(Reuters) – Oil will likely rally into 2018 with periods of volatility as an anticipated extension of OPEC-led output restrictions offsets higher U.S. production, a Reuters poll showed on Tuesday.
Analysts raised their crude price projections, the survey showed, as expectations of an output cut extension were buoyed by comments from officials in Saudi Arabia, the de facto leader of the Organization of the Petroleum Exporting Countries.
“Rumors of extension, expansion or erosion (of the OPEC supply deal) could all impact prices and markets will be closely watching any statements from the upcoming meeting,” said Ashley Petersen of Stratas Advisors.
“Assuming, as we do, that the deal is extended through 2018, then actual levels of compliance will be a big factor in rebalancing through next year,” she said.
OPEC compliance stands above a high 80 percent currently.
OPEC’s next meeting is in November, where the group and other producers including Russia are expected to prolong the output cuts of about 1.8 million barrels per day (bpd) beyond the current deadline at the end of March 2018.
The survey of 35 analysts predicted Brent LCOc1 would average $53.25 per barrel in 2017, up from last month’s $52.60 forecast. Brent crude futures have gained about 17 percent over the past two months and has averaged $53 this year.
Brent was forecast to average $55.71 in 2018, the poll showed.
The prospect of U.S. sanctions being reimposed on Iran and tensions in Iraq where the northern Kurdish region has been pushing for independence helped push up prices, analysts said.
“There is a real risk of some sanctions being (re)imposed on Iran,” said Abhishek Kumar, energy analyst at Interfax Energy’s Global Gas Analytics in London.
But some analysts said new sanctions would not lead to a substantial curbing of Iranian exports because Europe and Russia were unlikely to back them.
The poll forecast U.S. light crude CLc1 would average $50.21 barrel in 2017 and $52.50 in 2018.
SOLID DEMAND GROWTH
Analysts expect oil demand growth for the remainder of 2017 and in 2018 to average about 1.5 million to 1.7 million barrels per day, mainly driven by Asian nations such as China and India.
A rise in oil prices could encourage higher U.S. shale output, which has widened the gap between WTI and Brent futures.
The premium of Brent to U.S. light crude CLc1 has grown to its widest since August 2015, at about $7 a barrel. CL-LCO1=R, so U.S. crude can compete more effectively in Europe and Asia.

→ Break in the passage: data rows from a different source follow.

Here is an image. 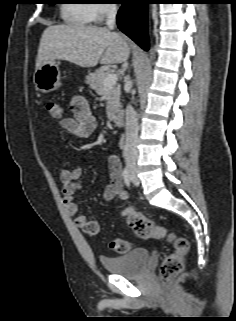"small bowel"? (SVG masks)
I'll use <instances>...</instances> for the list:
<instances>
[{
	"instance_id": "c3829d8e",
	"label": "small bowel",
	"mask_w": 236,
	"mask_h": 321,
	"mask_svg": "<svg viewBox=\"0 0 236 321\" xmlns=\"http://www.w3.org/2000/svg\"><path fill=\"white\" fill-rule=\"evenodd\" d=\"M70 107L73 116L63 118L58 123V126L66 134L80 139H86L92 136L97 124L90 111L88 100L82 95H76L72 98ZM108 169L110 183L103 192V198L105 200H111L114 197L126 199L127 193L123 189L122 167L118 156H109ZM81 176V167H75L73 169L62 167L60 169L63 203L68 214L74 217L75 225L83 229L87 234L94 235L99 231V223L95 220H89L86 216L80 214L76 203V194L80 190L78 180Z\"/></svg>"
}]
</instances>
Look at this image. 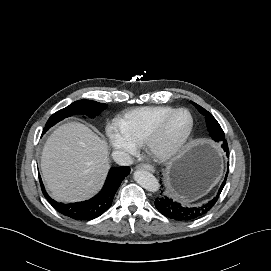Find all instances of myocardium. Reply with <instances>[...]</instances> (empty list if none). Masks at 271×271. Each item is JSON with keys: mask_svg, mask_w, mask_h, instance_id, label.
I'll use <instances>...</instances> for the list:
<instances>
[{"mask_svg": "<svg viewBox=\"0 0 271 271\" xmlns=\"http://www.w3.org/2000/svg\"><path fill=\"white\" fill-rule=\"evenodd\" d=\"M185 112L190 117V127L186 135L179 141L173 144H164L161 142L165 137L167 129L173 120V118L181 113ZM195 128V119L192 112L187 108H178L172 111L147 137L144 141V149L146 153L155 160L168 161L177 155H179L188 143L191 141Z\"/></svg>", "mask_w": 271, "mask_h": 271, "instance_id": "f54148a6", "label": "myocardium"}]
</instances>
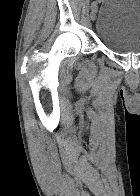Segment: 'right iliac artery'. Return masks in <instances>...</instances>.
<instances>
[{
  "mask_svg": "<svg viewBox=\"0 0 140 196\" xmlns=\"http://www.w3.org/2000/svg\"><path fill=\"white\" fill-rule=\"evenodd\" d=\"M94 6H95V3L93 2V3H92V8H93Z\"/></svg>",
  "mask_w": 140,
  "mask_h": 196,
  "instance_id": "obj_1",
  "label": "right iliac artery"
}]
</instances>
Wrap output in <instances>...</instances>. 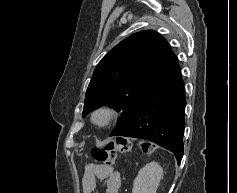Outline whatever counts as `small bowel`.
Wrapping results in <instances>:
<instances>
[{"label":"small bowel","mask_w":237,"mask_h":193,"mask_svg":"<svg viewBox=\"0 0 237 193\" xmlns=\"http://www.w3.org/2000/svg\"><path fill=\"white\" fill-rule=\"evenodd\" d=\"M98 179L104 181L105 193H119L122 187L121 176L114 167L99 165L86 169L82 179L83 193H93Z\"/></svg>","instance_id":"c3829d8e"}]
</instances>
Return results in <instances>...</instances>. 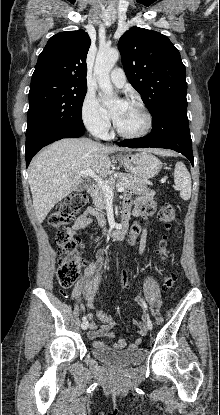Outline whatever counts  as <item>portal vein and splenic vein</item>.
I'll list each match as a JSON object with an SVG mask.
<instances>
[{"mask_svg":"<svg viewBox=\"0 0 220 415\" xmlns=\"http://www.w3.org/2000/svg\"><path fill=\"white\" fill-rule=\"evenodd\" d=\"M80 175H86L93 178L103 189L106 197H113V188L108 184L107 181H104L101 177H99L92 169L87 168L86 170L80 171ZM125 188L121 185H117V191L123 192Z\"/></svg>","mask_w":220,"mask_h":415,"instance_id":"obj_1","label":"portal vein and splenic vein"}]
</instances>
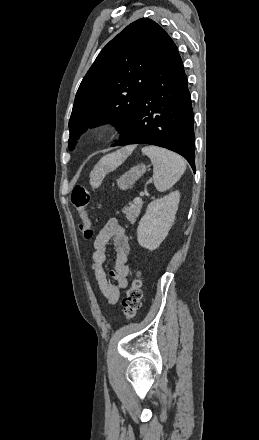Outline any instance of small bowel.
Wrapping results in <instances>:
<instances>
[{
  "label": "small bowel",
  "mask_w": 259,
  "mask_h": 440,
  "mask_svg": "<svg viewBox=\"0 0 259 440\" xmlns=\"http://www.w3.org/2000/svg\"><path fill=\"white\" fill-rule=\"evenodd\" d=\"M111 244L115 251L114 268L106 271L104 265L107 260V246ZM91 270L97 285L110 303L115 304L120 298L121 290L128 286L130 265L128 262L130 245L124 229L114 218L109 219L98 232L93 242Z\"/></svg>",
  "instance_id": "1"
}]
</instances>
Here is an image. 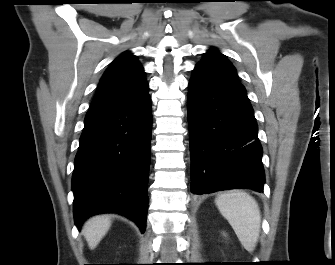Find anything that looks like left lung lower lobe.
Wrapping results in <instances>:
<instances>
[{
  "mask_svg": "<svg viewBox=\"0 0 335 265\" xmlns=\"http://www.w3.org/2000/svg\"><path fill=\"white\" fill-rule=\"evenodd\" d=\"M191 190L263 192L262 146L253 108L237 77L195 67L189 82Z\"/></svg>",
  "mask_w": 335,
  "mask_h": 265,
  "instance_id": "1",
  "label": "left lung lower lobe"
}]
</instances>
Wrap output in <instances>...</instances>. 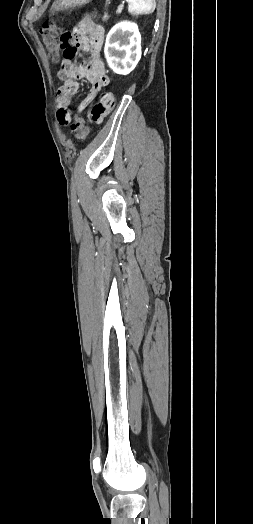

U.S. exports have hit record highs this year and this trend is expected to continue.
“U.S. crude exports will likely continue to grow over the next years and Asia is the hottest battleground for market share. We expect U.S. crude flows toward Asia will expand,” said Daniela Corsini, commodity market economist at Intesa Sanpaolo in Milan.
“Middle Eastern producers, especially Saudi Arabia, will respond by strengthening economic and political ties with the main Asian consumers,” she said.